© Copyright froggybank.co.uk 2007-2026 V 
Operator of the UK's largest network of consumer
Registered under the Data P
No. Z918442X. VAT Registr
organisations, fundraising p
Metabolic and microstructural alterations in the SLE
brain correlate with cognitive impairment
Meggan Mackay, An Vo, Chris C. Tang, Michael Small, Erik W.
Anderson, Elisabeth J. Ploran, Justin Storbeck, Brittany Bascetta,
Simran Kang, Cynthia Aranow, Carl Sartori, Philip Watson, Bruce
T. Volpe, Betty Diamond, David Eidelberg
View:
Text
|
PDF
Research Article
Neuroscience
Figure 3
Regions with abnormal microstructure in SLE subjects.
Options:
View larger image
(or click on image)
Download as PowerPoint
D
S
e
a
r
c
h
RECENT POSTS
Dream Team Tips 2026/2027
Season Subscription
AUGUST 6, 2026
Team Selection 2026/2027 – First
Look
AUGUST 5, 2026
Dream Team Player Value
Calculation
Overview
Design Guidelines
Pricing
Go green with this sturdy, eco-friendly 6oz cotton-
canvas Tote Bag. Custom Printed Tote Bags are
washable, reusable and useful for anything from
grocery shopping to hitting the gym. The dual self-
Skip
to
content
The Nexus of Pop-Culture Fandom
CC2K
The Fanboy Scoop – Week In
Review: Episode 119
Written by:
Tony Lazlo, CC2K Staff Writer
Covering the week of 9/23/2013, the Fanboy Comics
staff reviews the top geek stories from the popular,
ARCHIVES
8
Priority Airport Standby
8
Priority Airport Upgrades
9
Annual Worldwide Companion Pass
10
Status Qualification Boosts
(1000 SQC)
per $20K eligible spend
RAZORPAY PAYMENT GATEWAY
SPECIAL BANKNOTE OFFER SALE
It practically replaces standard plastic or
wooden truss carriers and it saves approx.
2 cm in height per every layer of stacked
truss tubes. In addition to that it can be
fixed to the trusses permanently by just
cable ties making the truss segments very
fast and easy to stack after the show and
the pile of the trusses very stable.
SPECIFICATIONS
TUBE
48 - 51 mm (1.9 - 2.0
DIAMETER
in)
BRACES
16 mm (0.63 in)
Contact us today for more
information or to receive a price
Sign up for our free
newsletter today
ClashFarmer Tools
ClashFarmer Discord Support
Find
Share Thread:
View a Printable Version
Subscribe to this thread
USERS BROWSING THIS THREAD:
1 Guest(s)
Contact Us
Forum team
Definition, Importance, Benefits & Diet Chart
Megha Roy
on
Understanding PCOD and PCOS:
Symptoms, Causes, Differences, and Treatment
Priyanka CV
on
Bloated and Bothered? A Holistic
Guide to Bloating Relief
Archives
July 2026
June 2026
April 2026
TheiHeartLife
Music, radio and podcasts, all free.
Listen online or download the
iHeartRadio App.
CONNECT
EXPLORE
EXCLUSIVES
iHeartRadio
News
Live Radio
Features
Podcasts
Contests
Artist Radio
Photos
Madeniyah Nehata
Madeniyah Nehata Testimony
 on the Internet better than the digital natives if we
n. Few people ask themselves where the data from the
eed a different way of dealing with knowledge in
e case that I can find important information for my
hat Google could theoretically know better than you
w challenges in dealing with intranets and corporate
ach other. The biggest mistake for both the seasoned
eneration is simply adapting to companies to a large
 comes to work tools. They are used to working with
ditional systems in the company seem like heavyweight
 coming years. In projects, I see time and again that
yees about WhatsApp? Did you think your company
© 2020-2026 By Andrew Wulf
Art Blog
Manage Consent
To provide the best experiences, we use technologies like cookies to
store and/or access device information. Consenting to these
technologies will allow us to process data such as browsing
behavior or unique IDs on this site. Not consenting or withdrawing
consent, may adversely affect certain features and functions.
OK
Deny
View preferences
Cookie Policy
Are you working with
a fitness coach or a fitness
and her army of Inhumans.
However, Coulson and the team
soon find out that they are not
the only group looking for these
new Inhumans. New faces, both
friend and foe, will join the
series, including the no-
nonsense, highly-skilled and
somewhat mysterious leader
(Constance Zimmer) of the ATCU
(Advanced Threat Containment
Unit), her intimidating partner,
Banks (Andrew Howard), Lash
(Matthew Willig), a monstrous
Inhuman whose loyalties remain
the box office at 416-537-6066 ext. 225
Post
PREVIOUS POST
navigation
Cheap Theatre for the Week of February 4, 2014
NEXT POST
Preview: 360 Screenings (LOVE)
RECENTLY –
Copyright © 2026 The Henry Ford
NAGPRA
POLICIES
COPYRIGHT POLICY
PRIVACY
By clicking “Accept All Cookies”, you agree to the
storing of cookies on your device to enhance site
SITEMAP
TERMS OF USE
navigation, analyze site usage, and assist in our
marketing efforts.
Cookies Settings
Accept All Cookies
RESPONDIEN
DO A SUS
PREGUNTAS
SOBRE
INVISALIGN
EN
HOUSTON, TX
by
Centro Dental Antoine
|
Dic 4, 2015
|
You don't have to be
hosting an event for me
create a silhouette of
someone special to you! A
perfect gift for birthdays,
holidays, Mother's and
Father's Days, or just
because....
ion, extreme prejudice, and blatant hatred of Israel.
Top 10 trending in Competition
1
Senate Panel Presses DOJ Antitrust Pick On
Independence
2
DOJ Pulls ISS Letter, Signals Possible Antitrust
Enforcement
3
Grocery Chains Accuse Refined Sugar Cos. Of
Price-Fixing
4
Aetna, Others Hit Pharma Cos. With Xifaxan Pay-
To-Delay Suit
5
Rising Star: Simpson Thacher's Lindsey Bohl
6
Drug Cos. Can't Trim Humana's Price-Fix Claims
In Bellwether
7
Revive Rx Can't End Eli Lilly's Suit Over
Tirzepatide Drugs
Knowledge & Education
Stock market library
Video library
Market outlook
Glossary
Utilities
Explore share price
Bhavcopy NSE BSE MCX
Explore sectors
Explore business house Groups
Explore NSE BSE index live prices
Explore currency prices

* **Exercise aim**: In how many lines of the records does the word "dealing" appear? Reply with the number alone.

* **Task answer**: 2